Granted, I have not found these conclusions stated so boldly in the literature. But you may be able to understand from this letter why I now believe them. These conclusions could easily be confirmed or disproved experimentally. Subjects need only follow a low salt diet, taking calcium and magnesium supplements at the RDA values as calcium carbonate and magnesium oxide (such pills are common). Then I believe it's only a matter of a few months before GERD sets in. [Second thoughts: hypochlorhydria would set in, but helicobacter is probably also required for GERD.]

In support of my two conclusions, chloride deficiency is known to cause acid-base or pH abnormalities in the cells as well as osmotic pressure abnormalities. The symptoms reported by victims of GERD on the web are so various, including tingling fingers, ear sensations, many non-localized sensations, that chloride deficiency seems a more plausible cause than a faulty valve in the esophagus. Recall that my endoscopy had found nothing amiss. In my web surfing through accounts from other victims I find that this is not unusual (e.g., see heartburn-help.com).
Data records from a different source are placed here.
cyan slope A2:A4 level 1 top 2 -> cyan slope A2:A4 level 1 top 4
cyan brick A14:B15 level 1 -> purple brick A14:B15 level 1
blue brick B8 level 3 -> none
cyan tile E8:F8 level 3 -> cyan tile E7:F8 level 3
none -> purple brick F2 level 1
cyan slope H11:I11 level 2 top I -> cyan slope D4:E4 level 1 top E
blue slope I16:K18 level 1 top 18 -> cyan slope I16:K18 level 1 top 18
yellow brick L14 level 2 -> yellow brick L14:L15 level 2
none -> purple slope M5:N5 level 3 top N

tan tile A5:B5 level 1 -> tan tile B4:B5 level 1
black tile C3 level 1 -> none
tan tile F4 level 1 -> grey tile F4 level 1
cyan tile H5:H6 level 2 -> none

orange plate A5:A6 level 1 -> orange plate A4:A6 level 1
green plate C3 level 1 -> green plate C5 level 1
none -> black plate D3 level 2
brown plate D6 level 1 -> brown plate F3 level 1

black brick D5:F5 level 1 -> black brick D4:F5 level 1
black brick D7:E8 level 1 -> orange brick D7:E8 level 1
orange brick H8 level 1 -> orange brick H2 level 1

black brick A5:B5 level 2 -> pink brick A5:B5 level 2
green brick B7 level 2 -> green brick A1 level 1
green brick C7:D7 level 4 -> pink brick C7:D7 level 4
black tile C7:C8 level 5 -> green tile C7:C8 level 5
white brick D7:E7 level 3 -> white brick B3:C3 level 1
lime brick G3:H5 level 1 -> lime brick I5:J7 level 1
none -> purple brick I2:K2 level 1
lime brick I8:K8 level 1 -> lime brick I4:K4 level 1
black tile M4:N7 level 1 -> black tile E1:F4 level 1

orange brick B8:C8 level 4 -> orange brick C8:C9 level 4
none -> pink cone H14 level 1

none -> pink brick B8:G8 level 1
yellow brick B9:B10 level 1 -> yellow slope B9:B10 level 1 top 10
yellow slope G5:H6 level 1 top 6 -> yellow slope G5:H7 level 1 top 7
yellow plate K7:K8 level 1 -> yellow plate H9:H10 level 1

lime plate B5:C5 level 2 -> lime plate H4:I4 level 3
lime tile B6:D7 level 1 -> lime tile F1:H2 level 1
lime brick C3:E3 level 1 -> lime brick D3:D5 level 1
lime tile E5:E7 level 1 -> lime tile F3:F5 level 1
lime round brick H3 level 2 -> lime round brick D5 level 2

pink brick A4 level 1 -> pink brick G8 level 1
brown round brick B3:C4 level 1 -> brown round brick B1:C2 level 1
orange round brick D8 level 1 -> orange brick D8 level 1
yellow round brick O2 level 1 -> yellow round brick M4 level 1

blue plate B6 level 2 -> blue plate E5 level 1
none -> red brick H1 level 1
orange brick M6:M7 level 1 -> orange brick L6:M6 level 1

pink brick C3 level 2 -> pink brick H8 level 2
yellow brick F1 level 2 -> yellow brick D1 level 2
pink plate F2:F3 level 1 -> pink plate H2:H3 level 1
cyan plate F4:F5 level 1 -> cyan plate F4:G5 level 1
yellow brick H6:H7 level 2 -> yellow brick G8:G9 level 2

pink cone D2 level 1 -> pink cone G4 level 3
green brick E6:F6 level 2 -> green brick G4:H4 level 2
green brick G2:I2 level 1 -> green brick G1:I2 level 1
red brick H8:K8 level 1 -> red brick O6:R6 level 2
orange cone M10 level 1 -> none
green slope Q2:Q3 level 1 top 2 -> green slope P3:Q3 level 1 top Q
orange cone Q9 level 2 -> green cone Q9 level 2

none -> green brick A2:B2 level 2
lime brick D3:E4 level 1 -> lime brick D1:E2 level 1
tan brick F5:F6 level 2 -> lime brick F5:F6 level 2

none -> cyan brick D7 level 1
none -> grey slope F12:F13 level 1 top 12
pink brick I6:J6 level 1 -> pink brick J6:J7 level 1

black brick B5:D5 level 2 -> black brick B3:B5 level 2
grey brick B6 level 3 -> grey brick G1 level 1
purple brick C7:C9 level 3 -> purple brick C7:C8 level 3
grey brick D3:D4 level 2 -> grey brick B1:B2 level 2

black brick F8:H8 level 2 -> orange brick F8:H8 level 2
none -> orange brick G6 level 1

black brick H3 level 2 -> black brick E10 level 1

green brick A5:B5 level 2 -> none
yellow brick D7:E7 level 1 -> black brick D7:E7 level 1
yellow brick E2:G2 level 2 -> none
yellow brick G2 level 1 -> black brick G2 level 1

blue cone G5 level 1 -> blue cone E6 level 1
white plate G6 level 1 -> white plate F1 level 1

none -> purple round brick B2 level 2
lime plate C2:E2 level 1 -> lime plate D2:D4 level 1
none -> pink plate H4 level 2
Also recall that no real cause of GERD has been proposed, nor is there a cure. Nevertheless, it frequently just disappears. All of this seems consistent with the hypothesis of nutritional deficiency: a change in dietary habits may solve the problem.

My particular chloride deficiency was apparently caused by a multi-vitamin-and-mineral pill containing basic forms of calcium and magnesium; by baking soda toothpaste; and for a time, by magnesium oxide used as a tooth powder to reduce bad breath. I had started using MgO after stopping the use of toothpaste and mouthwash containing chlorine dioxide. These had been given by my dentist Dr. W as a treatment for halitosis. They were very effective, but produced haloing in my right eye. After reading about ClO2 at a manufacturer's web site (clo2.com), I stopped using it.

Coincidently, in the early fall of 1998 I had stopped adding salt to my brewers yeast drink. Perhaps I was influenced by the anti-salt campaigns in the press. It was the first time in many years that I was not taking any supplementary salt. Another change in my supplements was to begin using sodium ascorbate powder as vitamin C rather than ascorbic acid. My Fall running season was remarkably free of colds; colds and allergies had always been important indicators to me that I needed more salt. These indicators never appeared last year.

I am attaching the results of my hospital blood test of April 3. The results for Na+, K+, and Cl- were:

Na 139 range: 135-145
K+ 5.5 H range 3.6-5.0
Cl- 103 range: 101-111

Thus, chloride was near the bottom of the acceptable range, and potassium was too high. This seems to indicate a substantial electrolyte imbalance, with chloride low. I have not seen the report from my visit to Dr. X in December; that might also be interesting.

Through most of this past year I have continued to take some chelated calcium and magnesium, often in reduced amounts (about 1/2 RDA). Two brands that boast patented chelation processes have been best.

Again, many thanks for your able help and for your patience in reading this letter.